In der Flüchtlingspolitik gibt es seit Jahrzehnten eine große Koalition unter dem Banner: Asylrecht ja, aber ohne Flüchtlinge.

“Es handelt sich um ein Versprechen, das der Grundgesetzgeber 1949 abgegeben hat in der sicheren Annahme, daß es folgenlos bleibt” (FAZ, 2.8.91, zum Grundrecht auf Asyl).
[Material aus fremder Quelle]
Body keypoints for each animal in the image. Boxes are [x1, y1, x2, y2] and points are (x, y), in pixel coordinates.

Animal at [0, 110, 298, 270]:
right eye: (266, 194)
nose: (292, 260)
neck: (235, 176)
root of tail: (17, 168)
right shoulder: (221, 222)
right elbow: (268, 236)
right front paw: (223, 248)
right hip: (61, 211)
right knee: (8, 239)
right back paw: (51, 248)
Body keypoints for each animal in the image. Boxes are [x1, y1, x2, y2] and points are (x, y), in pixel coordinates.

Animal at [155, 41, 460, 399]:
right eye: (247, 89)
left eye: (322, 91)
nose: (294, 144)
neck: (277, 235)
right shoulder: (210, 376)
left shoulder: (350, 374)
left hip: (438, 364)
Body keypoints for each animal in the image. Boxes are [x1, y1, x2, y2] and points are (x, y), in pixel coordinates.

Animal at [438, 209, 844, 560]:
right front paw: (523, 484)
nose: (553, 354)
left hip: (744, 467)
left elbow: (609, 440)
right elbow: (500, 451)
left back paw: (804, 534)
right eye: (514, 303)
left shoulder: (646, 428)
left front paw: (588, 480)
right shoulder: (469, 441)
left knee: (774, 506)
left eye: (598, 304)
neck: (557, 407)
Ob Flüchtlingssturm oder -welle, von den alten und neuen Rechten über Sozis bis zu Oskars Jünger*innen (Sternchen is’n Scherz) herrscht Einigkeit darüber, daß die arme Restwelt sich auf den Weg ins reiche Westeuropa und vorzugsweise in dessen deutsches Hartz-Paradies aufgemacht habe. “Armuts- und Hungerflüchtlinge” sowie “Scheinasylanten” aus Afrika, den arabischen und asiatischen Ländern.
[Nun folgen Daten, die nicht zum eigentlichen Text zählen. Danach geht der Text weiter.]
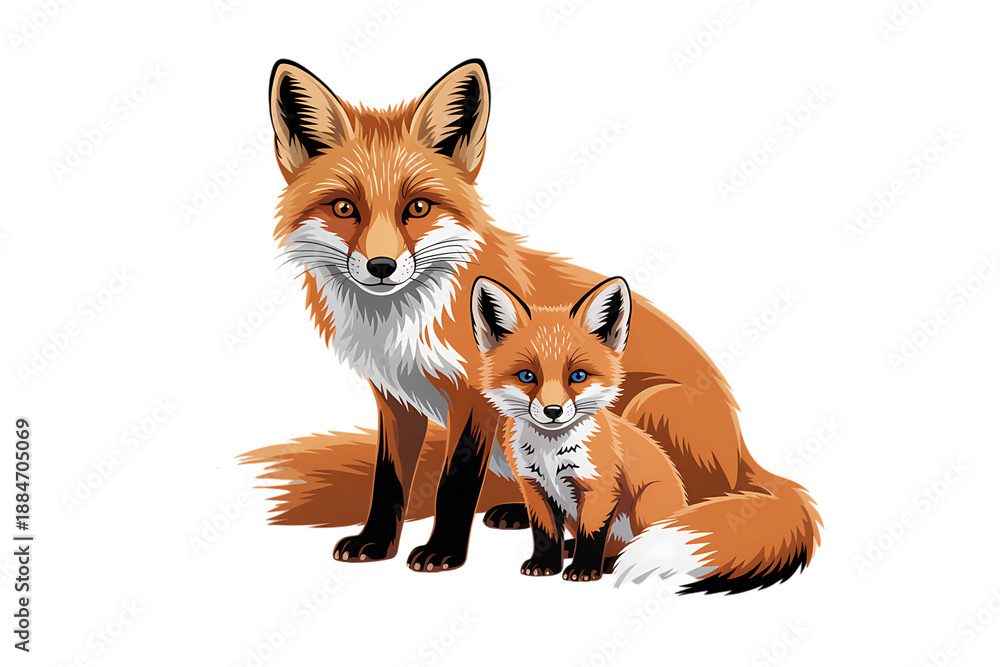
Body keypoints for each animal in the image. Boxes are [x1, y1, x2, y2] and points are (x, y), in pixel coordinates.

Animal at [242, 58, 822, 591]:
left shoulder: (472, 399)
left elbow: (454, 483)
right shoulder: (395, 398)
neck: (406, 320)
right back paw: (524, 516)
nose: (381, 267)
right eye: (344, 208)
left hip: (648, 409)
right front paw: (376, 543)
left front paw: (443, 553)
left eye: (418, 207)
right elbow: (390, 482)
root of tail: (746, 456)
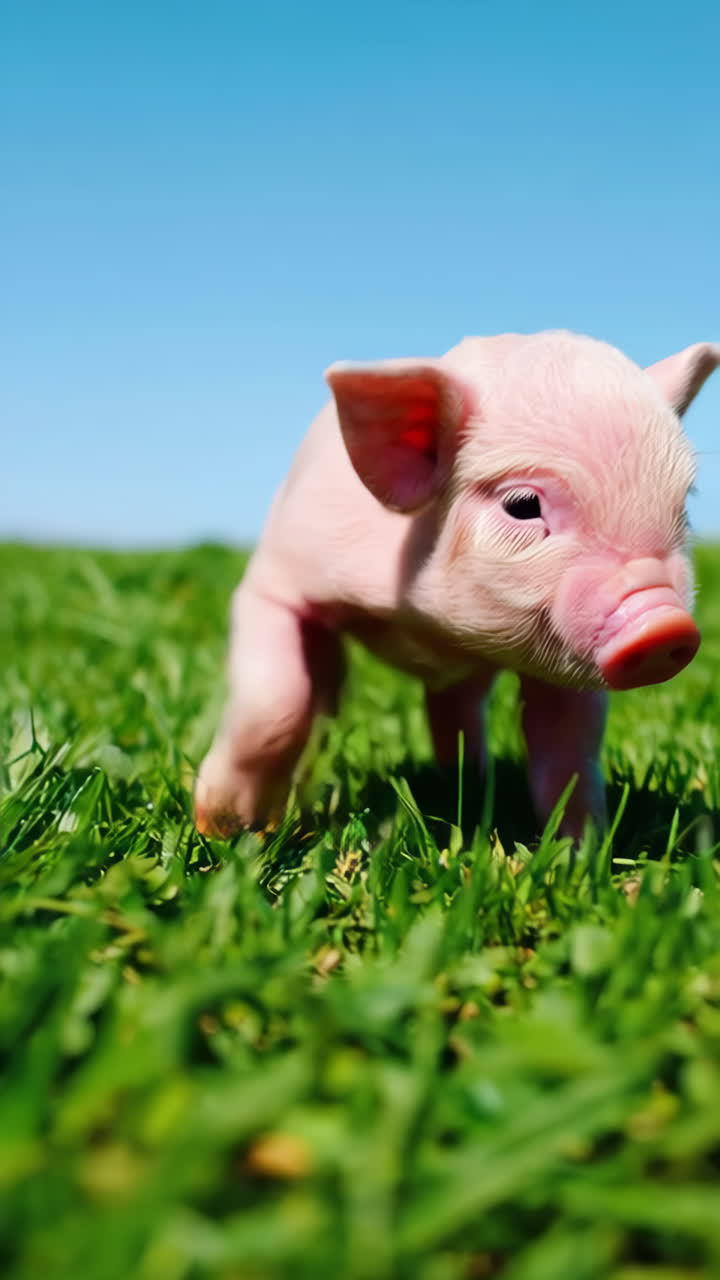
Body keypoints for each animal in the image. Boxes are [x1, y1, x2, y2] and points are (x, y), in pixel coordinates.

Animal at [195, 331, 720, 841]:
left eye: (682, 510)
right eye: (523, 505)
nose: (665, 625)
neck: (430, 624)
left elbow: (570, 748)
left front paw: (579, 853)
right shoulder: (276, 581)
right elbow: (275, 708)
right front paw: (228, 831)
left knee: (458, 707)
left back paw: (467, 783)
Hier die reiche EU, Mercedes-Deutschland abgeschirmt in der Mitte, dort die arme Restwelt, mit Hungerleidern, die an vorzugsweise deutsche Fleischtöpfe drängen. Dieser neue Rassismus ist offen gegenüber faschistischen Tendenzen und nimmt zunehmend auch kriegerische Formen an. Der Einsatz von Militär zur Sicherung der Außengrenzen, die pogromartigen Exzesse bei Flüchtlingsheimen in den 1990ern, Drangsalierung von Asylbewerbern, “National befreite Zonen”, die Katastrophenwarnung vor “Überflutung” oder einer “Islamisierung” Europas, das sture Dringen auf auf eine ethnische Unvereinbarkeit der eigenen mit anderen Kulturen geben die Richtung an.

Der Rassismus der Jetztzeit ist nicht nur eine ideologische Konstruktion der Ausschließung des Fremden und der Einschließung der “eigenen Kultur, Nation, Identität” usw. sondern auch ein ökonomisches Unterdrückungsinstrument. Seit den Zeiten der Sklaverei werden Bevölkerungsgruppen oder ganze Kontinente innerhalb des kapitalistischen Weltsystems degradiert, als minderwertig behandelt, um sie ökonomisch auszubeuten. Auch wenn die Formen der Arbeitsmigration und der rassistischen Ideologien wechseln, im Zwang zur Arbeit und zur Migration sind sich Sklaven und Kulis, Fremdarbeiter der Kriegswirtschaft und Arbeitslagerinsassen, Flüchtlinge und illegale Einwanderer sehr ähnlich und haben auf dem Weltmarkt für Arbeitskraft die gleiche Funktion. Auch Frauen als “Hausmädchen”, gekaufte Ehefrauen oder Prostituierte, Kinder, menschliche Organe und Blut sind besonders profitable Waren.